Media Impact Index for Disaster Vulnerability Assessment: A Thematic Classification and Vulnerability Indexing Framework
Conference
Patel, JA, Lor, MA, Chen, SC et al. (2025). Media Impact Index for Disaster Vulnerability Assessment: A Thematic Classification and Vulnerability Indexing Framework
. 61-66. 10.1109/IRI66576.2025.00019
Patel, JA, Lor, MA, Chen, SC et al. (2025). Media Impact Index for Disaster Vulnerability Assessment: A Thematic Classification and Vulnerability Indexing Framework
. 61-66. 10.1109/IRI66576.2025.00019
This paper proposes a data-driven framework for quantifying disaster vulnerability using social media analytics, repurposing a previously collected Twitter dataset originally intended for evacuation behavior analysis.
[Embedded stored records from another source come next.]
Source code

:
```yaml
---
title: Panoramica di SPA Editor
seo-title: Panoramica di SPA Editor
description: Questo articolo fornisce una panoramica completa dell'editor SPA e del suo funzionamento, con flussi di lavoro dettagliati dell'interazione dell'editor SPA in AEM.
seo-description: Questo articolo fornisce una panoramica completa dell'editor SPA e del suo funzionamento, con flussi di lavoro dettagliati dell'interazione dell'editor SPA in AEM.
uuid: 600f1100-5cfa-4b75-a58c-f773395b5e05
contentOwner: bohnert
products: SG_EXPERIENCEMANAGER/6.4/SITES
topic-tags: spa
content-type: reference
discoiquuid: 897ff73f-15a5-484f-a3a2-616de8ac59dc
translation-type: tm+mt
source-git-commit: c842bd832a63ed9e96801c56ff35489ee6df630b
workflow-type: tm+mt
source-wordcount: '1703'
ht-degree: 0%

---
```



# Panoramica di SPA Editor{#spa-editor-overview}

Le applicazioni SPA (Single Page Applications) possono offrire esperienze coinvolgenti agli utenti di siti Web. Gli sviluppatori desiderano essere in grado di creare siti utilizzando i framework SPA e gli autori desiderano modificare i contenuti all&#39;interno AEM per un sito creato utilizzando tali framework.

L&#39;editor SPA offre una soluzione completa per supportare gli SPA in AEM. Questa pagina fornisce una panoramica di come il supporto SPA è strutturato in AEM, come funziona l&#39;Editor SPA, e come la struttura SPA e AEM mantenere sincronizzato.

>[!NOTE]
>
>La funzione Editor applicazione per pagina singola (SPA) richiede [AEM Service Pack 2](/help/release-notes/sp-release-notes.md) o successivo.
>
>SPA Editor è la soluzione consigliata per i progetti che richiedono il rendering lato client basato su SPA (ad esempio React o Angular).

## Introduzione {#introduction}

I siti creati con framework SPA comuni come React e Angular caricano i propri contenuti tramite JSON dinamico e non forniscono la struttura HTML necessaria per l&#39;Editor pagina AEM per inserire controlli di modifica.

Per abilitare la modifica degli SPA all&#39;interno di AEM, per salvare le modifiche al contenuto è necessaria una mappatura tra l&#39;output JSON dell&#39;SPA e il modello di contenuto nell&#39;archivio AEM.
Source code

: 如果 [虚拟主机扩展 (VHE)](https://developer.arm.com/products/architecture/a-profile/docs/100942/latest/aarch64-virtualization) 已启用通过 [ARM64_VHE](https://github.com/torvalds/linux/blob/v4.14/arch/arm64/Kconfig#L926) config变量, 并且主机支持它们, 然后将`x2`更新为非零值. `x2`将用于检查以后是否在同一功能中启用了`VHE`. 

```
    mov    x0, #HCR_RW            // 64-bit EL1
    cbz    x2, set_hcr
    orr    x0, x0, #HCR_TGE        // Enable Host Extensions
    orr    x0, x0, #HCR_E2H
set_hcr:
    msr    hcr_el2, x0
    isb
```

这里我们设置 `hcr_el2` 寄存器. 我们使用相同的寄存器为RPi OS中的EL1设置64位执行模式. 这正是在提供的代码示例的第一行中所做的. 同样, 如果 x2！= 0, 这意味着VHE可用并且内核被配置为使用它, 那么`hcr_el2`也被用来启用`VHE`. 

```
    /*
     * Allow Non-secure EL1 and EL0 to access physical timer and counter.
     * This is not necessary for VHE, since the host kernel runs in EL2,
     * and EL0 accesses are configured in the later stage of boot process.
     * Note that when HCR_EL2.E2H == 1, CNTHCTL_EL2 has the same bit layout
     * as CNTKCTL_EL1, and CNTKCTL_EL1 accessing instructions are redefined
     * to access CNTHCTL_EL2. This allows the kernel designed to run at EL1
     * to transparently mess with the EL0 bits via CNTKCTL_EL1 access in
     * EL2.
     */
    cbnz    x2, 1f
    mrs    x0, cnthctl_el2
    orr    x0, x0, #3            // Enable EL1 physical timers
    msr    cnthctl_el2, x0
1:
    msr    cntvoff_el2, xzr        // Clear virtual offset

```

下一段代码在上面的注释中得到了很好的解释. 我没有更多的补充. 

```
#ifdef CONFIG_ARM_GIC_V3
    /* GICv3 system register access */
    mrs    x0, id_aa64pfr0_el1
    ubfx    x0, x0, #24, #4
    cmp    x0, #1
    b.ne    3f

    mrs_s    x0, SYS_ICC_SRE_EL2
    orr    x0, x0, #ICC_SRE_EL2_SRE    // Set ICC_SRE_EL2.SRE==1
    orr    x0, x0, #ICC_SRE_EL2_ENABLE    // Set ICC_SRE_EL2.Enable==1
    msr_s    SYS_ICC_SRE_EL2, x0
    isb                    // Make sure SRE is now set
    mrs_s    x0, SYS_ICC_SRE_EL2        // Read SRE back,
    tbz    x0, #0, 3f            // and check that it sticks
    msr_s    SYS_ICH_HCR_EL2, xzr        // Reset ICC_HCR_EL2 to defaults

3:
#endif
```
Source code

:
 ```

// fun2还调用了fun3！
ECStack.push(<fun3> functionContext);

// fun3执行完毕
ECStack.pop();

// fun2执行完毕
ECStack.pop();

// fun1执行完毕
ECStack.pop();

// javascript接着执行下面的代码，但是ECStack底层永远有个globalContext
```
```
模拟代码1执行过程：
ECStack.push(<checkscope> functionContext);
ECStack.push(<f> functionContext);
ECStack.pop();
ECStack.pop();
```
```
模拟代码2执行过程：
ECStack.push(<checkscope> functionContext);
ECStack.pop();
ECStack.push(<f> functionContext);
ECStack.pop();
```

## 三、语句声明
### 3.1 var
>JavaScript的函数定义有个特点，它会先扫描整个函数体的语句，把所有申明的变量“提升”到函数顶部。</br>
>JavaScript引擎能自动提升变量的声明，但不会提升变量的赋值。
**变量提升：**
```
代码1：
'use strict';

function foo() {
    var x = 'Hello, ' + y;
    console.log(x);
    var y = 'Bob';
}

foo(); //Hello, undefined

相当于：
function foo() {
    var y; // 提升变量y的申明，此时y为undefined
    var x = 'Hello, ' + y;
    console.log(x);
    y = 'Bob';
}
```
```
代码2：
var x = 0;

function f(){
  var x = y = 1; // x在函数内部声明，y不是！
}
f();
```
After refining the dataset to isolate signals of distress and need, a category based classification strategy is introduced in which thematic dictionaries guide the grouping of Tweets based on the semantic similarity of their embeddings. Focusing on Hurricane Dorian, a compound disaster during the COVID-19 pandemic characterized by high distress and negative sentiment, a weighted amplification factor is incorporated that prioritizes Tweet categories based on the immediacy of impact on human life, while normalizing by Tweet volume and population density. The resulting Media Impact Index (MII) is calculated at the Census Block Group (CBG) level for the United States. To demonstrate the cross-cultural flexibility of the pipeline, the same methodology is applied to Typhoon Hagibis in Japan, with a comparable vulnerability index generated at the district level. The findings suggest that the proposed framework can provide emergency management agencies with a scalable and adaptable tool for identifying and prioritizing vulnerable regions in diverse types of disasters and sociocultural contexts.